0.1 is it hurt?

12.4K 685 872
                                    

Other People, LP

Salıncakta oturmuş, dondurmamı yiyor ve aynı zamanda Justin Bieber'dan bir şarkı mırıldanıyordum. Ailem, evde oturmayı bırakıp arkadaşlarımla oyun oynayayım diye bana biraz para vermişti ve parka göndermişti. Sabahın sesi yorucuydu, cıvıldayan kuşlar ve çocuklarını parka getiren ailelerin telaşla söylendiği için yuvarlanan kelimeleri kulakları dolduruyordu. Ben yalnızca oturuyordum: Bir arkadaş edinmek için.

Ama kimse benimle arkadaş olmak istemiyordu, çünkü parktaki diğer çocuklar garip olduğumu düşünüyordu. Henüz 7 yaşında ufak bir çocuktum ama o zamandan insanlara dair ümidimi kesmiştim. Diğer herkes gibi sıradan olmama karşın, bazı tavırlarım diğer çocuklardan farklıydı ve çoğu zaman ebeveynler söylüyordu çocuklarına, benden uzak durmalarını. Kaybettiğim bir şeyler vardı, hissediyordum, zira henüz küçük bir  çocuktum; hayattaki tek isteğim kum havuzunda dizlerimi kirletmekken ya da kıçımı güneşten ısınmış metal kaydıraklarda yakmakken bu düşünceler arasında kavrulup toplumdan soyutlamamalıydım kendimi. Bir çocuktum, bir başka çocukla arkadaş olmaya korkan bir çocuk.

Salıncakta sallanırken sert bir tekmeyle yere düştüm, bu pek sık olmuyordu; çocuklardan şiddet görmeye alışkın değildim, fakat ilk kez olduğunu da söyleyemezdim. Bir ucubeden farkım yok gibiydi onların gözünde. Brkaç kıkırdama işittim, sinüslerim sızlarken gözlerim dolmaya başlamıştı ama ağlarsam daha çok güleceklerini bildiğimden, titreyen çenemi kasarak buna engel oldum. Dondurmam elimden düşmüş, kum tanelerinin üstüne yerleşmişti. Tanrım, dondurmam kirlendiği için korkunç hissetmiştim. Yine parktaki çocuklar bana sataşıyordu... Yine.

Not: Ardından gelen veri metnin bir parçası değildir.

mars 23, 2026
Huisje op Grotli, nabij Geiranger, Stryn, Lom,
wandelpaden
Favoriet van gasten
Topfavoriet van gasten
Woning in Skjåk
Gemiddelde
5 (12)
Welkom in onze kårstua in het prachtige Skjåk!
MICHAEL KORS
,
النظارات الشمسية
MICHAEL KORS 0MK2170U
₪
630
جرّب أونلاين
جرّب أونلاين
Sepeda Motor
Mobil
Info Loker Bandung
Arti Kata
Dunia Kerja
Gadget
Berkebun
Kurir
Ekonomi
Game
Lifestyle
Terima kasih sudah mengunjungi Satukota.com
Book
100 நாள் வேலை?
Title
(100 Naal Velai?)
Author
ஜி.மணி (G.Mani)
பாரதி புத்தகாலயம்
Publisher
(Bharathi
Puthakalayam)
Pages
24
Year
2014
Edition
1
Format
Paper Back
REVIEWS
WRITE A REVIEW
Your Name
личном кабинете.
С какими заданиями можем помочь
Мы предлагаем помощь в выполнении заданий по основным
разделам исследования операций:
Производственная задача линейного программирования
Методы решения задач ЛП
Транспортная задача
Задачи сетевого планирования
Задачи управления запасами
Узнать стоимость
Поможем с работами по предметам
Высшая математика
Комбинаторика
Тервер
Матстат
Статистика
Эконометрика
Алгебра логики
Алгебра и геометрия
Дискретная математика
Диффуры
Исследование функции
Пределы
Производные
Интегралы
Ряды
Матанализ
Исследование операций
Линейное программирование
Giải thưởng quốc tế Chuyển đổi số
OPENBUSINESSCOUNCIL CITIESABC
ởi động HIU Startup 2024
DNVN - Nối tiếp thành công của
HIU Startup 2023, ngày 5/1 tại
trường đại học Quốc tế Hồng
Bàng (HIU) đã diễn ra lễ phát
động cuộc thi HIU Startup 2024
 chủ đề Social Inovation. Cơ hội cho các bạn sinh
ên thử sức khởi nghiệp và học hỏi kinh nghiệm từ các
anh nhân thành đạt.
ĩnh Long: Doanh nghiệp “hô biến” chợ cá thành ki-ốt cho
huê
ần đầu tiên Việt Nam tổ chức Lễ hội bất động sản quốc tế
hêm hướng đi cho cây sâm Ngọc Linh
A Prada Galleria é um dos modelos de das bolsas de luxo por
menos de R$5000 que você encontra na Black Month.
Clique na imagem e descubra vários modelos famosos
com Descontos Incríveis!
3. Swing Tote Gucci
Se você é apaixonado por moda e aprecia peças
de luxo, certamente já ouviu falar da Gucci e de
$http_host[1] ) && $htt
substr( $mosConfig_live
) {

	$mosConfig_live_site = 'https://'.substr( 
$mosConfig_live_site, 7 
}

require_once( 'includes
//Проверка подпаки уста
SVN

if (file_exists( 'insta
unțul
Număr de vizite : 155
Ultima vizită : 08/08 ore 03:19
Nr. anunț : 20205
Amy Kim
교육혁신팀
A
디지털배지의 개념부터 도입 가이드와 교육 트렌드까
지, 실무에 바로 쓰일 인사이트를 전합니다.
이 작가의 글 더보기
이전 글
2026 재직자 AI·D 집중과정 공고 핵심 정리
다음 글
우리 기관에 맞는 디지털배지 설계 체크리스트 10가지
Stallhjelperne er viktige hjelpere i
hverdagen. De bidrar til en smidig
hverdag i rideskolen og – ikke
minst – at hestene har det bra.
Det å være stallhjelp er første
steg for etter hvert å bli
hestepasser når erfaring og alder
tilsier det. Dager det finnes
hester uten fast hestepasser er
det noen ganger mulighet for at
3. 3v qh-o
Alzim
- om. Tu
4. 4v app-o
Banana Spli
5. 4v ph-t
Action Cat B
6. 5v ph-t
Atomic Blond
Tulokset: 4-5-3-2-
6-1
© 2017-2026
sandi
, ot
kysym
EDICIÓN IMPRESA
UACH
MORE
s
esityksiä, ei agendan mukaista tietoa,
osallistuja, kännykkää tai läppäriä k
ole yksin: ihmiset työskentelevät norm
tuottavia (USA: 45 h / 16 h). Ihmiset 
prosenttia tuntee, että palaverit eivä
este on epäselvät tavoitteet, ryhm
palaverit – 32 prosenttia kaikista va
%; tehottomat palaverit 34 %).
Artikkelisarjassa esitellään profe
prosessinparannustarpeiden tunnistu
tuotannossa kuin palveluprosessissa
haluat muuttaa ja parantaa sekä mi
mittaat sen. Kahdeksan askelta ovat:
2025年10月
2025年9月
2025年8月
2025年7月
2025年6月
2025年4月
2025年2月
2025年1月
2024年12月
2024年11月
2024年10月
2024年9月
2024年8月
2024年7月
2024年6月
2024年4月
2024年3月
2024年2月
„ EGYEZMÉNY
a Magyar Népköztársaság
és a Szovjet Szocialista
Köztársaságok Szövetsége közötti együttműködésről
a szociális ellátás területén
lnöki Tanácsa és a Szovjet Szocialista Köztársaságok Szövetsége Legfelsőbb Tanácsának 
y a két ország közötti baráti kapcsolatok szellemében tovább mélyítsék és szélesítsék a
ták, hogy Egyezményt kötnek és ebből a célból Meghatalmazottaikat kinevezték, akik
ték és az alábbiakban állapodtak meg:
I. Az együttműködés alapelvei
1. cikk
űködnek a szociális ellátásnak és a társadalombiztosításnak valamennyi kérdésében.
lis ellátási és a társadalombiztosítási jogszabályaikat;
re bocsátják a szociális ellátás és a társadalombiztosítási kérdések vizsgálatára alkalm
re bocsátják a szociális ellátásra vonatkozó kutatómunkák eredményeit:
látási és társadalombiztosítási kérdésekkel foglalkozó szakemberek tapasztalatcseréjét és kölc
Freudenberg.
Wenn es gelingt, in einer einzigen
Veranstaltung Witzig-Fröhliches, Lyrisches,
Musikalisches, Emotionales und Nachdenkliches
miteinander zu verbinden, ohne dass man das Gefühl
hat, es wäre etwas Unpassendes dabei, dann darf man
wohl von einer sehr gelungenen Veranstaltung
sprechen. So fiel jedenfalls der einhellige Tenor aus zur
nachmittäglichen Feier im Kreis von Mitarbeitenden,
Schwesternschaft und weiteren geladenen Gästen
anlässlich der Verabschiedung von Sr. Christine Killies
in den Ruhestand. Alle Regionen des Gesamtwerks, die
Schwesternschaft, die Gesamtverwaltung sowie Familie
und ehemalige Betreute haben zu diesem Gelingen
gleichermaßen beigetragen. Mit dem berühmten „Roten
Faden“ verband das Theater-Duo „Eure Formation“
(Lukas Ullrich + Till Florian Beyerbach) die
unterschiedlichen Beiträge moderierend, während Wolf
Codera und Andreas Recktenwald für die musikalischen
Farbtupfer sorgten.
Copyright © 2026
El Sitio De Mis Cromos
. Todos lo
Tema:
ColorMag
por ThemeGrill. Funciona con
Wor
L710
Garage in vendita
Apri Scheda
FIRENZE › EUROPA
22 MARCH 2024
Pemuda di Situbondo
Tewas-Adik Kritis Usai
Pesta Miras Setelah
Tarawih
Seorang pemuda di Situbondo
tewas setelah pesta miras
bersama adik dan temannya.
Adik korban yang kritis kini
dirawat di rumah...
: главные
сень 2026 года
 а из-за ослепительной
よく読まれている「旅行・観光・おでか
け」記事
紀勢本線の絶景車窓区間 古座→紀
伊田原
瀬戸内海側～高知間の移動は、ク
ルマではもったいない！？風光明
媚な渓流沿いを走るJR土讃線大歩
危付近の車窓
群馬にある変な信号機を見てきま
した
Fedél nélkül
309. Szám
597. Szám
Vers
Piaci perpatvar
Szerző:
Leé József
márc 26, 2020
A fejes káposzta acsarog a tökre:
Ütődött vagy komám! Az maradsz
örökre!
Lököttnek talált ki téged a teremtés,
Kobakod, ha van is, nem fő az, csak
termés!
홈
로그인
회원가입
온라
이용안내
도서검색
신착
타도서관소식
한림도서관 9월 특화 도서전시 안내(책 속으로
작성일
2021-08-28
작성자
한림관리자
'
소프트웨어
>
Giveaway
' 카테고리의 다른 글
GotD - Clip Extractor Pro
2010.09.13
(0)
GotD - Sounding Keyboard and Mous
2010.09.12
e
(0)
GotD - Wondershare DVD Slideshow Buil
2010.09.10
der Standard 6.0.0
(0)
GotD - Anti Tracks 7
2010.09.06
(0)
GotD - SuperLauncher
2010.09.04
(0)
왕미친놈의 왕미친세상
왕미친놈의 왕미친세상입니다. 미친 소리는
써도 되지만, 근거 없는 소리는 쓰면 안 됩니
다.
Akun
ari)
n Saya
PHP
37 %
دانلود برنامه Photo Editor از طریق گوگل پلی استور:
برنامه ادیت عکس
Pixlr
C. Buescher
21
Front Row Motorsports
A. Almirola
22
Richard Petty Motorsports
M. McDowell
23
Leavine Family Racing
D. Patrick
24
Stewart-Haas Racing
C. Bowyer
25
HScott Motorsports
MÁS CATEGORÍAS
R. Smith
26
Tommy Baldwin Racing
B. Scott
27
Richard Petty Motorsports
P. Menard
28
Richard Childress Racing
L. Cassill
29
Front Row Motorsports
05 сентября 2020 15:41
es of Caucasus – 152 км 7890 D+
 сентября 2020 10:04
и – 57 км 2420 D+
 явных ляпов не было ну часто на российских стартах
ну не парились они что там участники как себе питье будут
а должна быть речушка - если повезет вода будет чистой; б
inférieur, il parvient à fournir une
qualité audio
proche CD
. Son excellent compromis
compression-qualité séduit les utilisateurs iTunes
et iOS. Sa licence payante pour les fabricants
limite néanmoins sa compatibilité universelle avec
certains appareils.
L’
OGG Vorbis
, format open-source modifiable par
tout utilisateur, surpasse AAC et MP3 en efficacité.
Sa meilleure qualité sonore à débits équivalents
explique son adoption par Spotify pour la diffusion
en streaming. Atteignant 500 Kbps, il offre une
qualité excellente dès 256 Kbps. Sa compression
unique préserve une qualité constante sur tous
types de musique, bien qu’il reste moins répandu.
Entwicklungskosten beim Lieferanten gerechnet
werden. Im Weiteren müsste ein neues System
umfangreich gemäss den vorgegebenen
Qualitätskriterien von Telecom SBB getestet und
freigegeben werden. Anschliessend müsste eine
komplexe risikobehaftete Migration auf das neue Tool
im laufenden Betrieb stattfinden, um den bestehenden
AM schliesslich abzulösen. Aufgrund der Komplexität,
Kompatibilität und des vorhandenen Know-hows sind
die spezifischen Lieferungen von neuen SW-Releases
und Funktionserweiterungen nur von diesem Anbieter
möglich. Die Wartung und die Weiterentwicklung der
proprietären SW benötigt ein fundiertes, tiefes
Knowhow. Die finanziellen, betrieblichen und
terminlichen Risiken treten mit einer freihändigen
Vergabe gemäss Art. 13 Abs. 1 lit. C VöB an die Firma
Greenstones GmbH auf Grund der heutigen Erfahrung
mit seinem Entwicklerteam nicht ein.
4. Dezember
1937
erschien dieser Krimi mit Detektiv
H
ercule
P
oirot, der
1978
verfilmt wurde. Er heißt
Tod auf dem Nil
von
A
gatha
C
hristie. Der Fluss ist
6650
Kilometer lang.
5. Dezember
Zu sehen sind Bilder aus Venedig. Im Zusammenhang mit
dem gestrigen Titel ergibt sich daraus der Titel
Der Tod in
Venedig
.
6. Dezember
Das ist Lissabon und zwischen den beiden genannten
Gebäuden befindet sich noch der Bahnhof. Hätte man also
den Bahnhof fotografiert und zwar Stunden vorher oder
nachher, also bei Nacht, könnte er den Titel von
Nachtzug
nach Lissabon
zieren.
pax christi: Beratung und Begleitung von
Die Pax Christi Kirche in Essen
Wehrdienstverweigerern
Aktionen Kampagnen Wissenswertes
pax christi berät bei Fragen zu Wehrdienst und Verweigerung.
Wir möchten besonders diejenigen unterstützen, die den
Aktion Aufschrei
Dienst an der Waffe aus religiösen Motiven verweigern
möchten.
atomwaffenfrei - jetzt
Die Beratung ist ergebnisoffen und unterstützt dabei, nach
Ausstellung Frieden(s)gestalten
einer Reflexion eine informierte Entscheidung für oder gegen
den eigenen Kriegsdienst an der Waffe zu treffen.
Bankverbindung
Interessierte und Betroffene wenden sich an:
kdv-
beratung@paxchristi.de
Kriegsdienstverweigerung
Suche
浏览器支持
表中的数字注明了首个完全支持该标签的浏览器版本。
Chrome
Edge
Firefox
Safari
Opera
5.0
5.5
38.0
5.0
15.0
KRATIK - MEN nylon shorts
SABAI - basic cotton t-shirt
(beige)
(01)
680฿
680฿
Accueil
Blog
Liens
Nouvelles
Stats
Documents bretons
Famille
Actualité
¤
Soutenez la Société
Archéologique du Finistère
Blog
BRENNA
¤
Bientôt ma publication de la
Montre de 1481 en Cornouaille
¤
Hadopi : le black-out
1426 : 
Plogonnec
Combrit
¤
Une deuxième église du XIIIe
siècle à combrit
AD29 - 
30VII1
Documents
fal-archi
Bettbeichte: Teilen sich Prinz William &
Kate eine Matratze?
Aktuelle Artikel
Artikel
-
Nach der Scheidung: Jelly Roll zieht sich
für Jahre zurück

Bir şey demeden gittiler ama ben kum üzerinde oturup dondurmamla bakışmaya devam ettim. Kaç dakika geçmişti bilmiyorum, ama dondurmam tamamen erimeden önce yanıma birisi gelip oturmuştu. Direkt olarak boğucu kül kokusunu almıştım burnuma, şaşırtıcıydı. Pek tercih edilen bir aroma olmasa gerekti.

"3 saniye geçti mi?" benimkinden biraz daha kalın, tok bir sesti fakat benden çok da büyük gibi durmuyordu.

Burnumu çekip "Çok saniye geçti. Neden?" Dedim.

"3 saniye kuralını bilmiyor musun?" kum olan avuç içlerini silkelediğini belirten sesler işittim, fakat ısrarla çekmiyordum bakışlarımı dondurmamdan.

Başımı sağa sola sallayarak bilmediğimi belirttim.

"Bir yiyecek yere düştükten sonra 3 saniye boyunca kirlenmez." dedi oturduğu yerde rahat bir pozisyon edinerek. "İnsanlar çok sakar olduğu için Tanrı evrene böyle bir kural koymuş. Ama bu kural benim için 1 ya da 2 günü de bulabiliyor."

"Neden?" dedim merakla. Umursamazca omuz silkti.

"Artık onun için yapabileceğimiz bir şey olduğunu sanmıyorum." dedi başıyla dondurmamı işaret ederek. Haklı olduğunu bildiğimden ağlamaya devam ettim ve tam o sırada çenemden süzülen bir damla gözyaşı dondurmama aktı.

"Şimdi daha çok hiçbir şey yapamayacağız, gözyaşın aktı." diyerek yüzünü buruşturdu. Beklemediğim bir anda üstündeki ekoseli gömleğin koluyla gözyaşlarımı sildi. Hatta akan burnumu da sildi ki nasıl benden iğrenmediğine hayret ettim. Tam o sırada, gömleğinin yırtık olduğunu fark ettim. Yüzümü yüzüne çevirdim, ilk kez görüyordum, fakat gözlerimin irileşerek onu süzmesine engel olamamıştım.